Each Choice in the response is an instance of Response::ChatCompletion::Choice object.

response = Rubygpt.chat.create("What time is it?", "Also tell me the date.")
response.choices # => [Response::ChatCompletion::Choice]
response.choices.first.index # => 0
response.choices.first.message # => <#Common::Message>
response.choices.first.content # => "It's 12:00 PM." - delegated from message
response.choices.first.role # => "system" - delegated from message
response.choices.first.finish_reason # => "stop"
response.choices.first.failed? # => false, unless finish_reason is not "stop"
response.choices.first.to_h # => Hash representation of the choice
response.choices.first.logprobs # => Log probabilities of the tokens, hash or null

Development

After checking out the repo, run bin/setup to install dependencies. Then, run rspec to run the tests. You can also run bin/console for an interactive prompt that will allow you to experiment.
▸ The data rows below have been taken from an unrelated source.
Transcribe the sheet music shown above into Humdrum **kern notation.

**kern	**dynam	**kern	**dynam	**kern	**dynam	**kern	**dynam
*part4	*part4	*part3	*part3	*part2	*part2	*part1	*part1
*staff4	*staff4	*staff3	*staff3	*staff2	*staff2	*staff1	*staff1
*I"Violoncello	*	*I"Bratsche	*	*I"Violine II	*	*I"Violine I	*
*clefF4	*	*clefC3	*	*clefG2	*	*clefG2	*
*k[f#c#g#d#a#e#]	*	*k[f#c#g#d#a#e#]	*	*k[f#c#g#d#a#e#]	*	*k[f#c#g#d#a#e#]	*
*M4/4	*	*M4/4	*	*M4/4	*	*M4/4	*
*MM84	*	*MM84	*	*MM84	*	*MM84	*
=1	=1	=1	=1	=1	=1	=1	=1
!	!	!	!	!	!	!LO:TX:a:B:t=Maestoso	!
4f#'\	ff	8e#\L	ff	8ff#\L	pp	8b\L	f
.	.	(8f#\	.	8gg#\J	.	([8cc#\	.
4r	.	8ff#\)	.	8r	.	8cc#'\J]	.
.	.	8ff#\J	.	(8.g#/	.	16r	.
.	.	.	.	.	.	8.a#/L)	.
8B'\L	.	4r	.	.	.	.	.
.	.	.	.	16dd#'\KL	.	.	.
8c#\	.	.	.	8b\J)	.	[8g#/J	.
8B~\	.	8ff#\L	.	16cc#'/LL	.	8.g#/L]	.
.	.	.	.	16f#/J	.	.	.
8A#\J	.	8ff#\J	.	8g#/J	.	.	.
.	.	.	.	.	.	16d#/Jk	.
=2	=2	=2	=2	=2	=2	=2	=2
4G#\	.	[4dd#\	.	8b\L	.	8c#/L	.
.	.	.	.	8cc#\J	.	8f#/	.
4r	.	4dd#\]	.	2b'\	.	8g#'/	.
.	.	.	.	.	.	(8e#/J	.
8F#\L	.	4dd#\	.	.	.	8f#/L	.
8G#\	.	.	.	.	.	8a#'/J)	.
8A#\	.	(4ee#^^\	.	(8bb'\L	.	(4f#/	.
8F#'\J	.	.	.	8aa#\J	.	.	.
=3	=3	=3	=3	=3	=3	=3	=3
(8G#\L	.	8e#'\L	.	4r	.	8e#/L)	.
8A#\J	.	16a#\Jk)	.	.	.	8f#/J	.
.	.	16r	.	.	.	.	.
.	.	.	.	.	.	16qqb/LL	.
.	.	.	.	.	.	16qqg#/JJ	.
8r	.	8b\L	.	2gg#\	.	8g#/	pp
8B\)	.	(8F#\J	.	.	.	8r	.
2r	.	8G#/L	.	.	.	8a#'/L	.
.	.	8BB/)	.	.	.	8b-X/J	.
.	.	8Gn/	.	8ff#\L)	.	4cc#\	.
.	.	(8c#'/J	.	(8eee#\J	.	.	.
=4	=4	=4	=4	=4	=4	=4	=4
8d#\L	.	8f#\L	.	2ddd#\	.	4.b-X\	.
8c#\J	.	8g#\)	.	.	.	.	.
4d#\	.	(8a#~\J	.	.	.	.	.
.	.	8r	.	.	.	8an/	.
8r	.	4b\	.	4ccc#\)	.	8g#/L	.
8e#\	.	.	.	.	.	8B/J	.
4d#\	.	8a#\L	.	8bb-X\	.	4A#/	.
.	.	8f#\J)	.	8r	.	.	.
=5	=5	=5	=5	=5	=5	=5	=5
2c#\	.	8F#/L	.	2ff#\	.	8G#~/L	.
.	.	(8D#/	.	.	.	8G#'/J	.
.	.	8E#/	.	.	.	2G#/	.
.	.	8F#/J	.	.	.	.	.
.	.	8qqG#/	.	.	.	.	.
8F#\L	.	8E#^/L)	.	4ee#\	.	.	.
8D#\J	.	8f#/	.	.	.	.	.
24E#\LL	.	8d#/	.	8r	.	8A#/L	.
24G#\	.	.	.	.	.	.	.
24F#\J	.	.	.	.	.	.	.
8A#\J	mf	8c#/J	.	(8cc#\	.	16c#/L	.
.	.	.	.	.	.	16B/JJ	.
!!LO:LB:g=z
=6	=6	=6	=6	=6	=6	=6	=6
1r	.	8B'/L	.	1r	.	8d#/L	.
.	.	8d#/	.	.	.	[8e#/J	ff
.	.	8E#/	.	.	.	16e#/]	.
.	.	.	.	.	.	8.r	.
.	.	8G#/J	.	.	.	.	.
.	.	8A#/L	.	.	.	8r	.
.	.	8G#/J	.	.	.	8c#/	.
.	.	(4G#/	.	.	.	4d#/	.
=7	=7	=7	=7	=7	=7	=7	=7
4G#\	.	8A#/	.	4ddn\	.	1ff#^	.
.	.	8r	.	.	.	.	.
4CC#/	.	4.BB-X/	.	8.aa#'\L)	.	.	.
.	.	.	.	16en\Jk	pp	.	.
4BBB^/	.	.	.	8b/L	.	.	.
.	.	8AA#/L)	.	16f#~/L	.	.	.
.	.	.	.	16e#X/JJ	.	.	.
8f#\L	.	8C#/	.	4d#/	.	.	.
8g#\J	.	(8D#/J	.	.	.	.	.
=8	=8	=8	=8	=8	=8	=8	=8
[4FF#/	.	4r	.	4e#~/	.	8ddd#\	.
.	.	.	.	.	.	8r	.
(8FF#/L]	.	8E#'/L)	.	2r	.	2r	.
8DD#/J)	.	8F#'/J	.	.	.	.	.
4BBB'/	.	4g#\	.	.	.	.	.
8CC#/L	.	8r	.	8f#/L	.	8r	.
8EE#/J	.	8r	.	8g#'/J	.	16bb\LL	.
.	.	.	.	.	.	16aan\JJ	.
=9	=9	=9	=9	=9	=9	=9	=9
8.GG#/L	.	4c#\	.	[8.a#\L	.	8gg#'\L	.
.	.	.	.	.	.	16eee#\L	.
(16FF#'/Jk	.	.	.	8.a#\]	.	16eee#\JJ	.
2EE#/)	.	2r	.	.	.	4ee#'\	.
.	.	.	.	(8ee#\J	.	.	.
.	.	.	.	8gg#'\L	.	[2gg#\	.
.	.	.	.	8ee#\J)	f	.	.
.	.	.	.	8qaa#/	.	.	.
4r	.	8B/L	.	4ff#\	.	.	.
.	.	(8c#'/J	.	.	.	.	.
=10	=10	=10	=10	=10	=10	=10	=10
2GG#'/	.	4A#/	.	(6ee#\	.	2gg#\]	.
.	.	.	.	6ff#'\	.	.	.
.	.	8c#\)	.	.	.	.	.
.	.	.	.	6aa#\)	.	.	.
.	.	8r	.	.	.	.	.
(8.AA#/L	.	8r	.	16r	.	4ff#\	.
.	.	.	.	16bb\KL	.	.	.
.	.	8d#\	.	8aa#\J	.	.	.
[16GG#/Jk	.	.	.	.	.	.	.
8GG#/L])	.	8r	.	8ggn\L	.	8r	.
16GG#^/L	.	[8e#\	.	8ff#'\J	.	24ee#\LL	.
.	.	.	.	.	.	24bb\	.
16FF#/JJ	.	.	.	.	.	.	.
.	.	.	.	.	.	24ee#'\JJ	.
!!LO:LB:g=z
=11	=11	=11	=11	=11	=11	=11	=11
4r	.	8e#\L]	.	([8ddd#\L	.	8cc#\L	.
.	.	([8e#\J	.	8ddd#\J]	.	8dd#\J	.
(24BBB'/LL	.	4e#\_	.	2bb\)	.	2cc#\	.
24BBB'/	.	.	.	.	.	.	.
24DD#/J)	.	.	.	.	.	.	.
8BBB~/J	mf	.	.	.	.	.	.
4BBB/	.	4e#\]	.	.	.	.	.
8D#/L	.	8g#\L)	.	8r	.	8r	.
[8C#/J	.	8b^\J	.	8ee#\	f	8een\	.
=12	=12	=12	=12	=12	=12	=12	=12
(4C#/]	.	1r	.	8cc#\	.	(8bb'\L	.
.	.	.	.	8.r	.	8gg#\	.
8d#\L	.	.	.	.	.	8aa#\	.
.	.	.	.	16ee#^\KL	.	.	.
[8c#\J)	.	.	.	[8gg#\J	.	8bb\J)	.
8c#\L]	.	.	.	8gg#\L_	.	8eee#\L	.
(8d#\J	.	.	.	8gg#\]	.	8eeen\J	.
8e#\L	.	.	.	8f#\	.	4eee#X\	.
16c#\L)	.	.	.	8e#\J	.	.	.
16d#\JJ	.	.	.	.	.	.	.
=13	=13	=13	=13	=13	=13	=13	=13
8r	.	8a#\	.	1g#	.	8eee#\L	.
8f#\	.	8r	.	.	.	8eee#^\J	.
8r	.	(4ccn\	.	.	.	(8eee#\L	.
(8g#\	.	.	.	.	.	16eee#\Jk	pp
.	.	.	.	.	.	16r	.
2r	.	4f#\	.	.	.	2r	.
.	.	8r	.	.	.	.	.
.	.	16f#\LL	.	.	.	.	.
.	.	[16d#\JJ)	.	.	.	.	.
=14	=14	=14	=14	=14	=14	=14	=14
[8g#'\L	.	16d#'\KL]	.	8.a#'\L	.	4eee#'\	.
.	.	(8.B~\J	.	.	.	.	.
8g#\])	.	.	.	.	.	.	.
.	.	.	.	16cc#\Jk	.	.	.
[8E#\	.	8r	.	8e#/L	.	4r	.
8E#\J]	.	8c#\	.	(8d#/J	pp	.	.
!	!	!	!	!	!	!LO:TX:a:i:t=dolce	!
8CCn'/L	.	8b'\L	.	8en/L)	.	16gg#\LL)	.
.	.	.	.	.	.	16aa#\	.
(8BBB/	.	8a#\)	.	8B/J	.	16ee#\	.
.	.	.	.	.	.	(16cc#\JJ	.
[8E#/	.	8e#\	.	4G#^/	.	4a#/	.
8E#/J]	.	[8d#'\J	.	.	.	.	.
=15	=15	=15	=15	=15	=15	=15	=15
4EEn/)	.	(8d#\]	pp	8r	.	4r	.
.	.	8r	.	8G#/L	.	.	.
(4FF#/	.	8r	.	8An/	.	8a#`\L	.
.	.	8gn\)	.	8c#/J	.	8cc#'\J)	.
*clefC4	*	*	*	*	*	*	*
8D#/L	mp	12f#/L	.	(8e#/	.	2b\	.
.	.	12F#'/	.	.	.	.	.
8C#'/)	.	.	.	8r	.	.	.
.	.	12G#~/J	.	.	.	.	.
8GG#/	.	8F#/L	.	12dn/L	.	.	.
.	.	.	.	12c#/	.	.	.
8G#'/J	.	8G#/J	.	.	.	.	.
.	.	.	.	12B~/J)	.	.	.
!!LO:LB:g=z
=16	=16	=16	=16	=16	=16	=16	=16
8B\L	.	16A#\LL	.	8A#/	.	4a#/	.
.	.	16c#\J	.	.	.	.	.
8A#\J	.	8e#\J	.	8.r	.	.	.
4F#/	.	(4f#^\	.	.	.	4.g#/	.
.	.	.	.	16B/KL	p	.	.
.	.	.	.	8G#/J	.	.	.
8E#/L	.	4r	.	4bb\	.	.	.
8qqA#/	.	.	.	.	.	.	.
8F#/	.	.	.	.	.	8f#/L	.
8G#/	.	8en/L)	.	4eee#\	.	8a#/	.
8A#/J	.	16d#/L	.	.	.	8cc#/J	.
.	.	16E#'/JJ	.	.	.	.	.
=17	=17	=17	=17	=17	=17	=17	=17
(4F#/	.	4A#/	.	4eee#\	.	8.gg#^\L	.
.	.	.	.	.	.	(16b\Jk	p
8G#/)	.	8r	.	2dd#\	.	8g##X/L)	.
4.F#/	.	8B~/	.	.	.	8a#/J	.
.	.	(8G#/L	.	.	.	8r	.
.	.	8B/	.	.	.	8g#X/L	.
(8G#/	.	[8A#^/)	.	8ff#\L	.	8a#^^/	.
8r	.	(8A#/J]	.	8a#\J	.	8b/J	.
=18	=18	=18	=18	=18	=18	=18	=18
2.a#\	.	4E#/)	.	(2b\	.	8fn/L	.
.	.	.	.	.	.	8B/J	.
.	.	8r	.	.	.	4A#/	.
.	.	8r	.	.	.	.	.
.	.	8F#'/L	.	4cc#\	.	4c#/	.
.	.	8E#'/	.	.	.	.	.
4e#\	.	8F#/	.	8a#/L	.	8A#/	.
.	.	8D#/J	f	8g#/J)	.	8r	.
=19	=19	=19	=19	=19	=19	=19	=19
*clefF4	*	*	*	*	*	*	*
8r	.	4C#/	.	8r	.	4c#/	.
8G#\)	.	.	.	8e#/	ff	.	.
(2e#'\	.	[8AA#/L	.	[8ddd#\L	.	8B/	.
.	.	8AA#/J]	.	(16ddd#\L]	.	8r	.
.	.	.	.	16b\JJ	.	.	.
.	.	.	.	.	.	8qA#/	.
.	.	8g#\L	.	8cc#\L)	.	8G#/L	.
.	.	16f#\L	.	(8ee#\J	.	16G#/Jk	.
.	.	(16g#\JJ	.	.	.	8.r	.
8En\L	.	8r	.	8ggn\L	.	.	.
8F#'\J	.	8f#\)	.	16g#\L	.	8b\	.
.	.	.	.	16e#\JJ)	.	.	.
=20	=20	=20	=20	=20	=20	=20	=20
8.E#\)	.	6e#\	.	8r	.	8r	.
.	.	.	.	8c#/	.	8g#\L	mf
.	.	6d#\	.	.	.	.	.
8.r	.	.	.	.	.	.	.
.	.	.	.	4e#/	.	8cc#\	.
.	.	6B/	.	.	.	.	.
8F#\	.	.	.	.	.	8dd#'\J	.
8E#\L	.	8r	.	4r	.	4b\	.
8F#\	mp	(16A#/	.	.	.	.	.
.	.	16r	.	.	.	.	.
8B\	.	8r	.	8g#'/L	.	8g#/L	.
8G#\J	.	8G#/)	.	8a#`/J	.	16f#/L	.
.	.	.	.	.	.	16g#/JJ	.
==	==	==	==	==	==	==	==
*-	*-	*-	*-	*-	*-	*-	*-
The console contains a pre-configured Rubygpt client with a test API key. See bin/console for more details.

To set the API key for the tests, set the environment variable OPENAI_API_KEY to access the APIs.

export OPENAI_API_KEY=your_api_key

Contributing

Bug reports and pull requests are welcome on GitHub at https://github.com/feapaydin/rubygpt. This project is intended to be a safe, welcoming space for collaboration, and contributors are expected to adhere to the code of conduct.

Participations are much welcome in this project as it's still in the early stages of development. You can contribute by addressing the issues flagged as good first issue or help wanted in the issues section. You can also contribute by opening new issues, suggesting new features, or reporting bugs.

Code of Conduct

Everyone interacting in the Rubygpt project's codebases, issue trackers, chat rooms and mailing lists is expected to follow the code of conduct.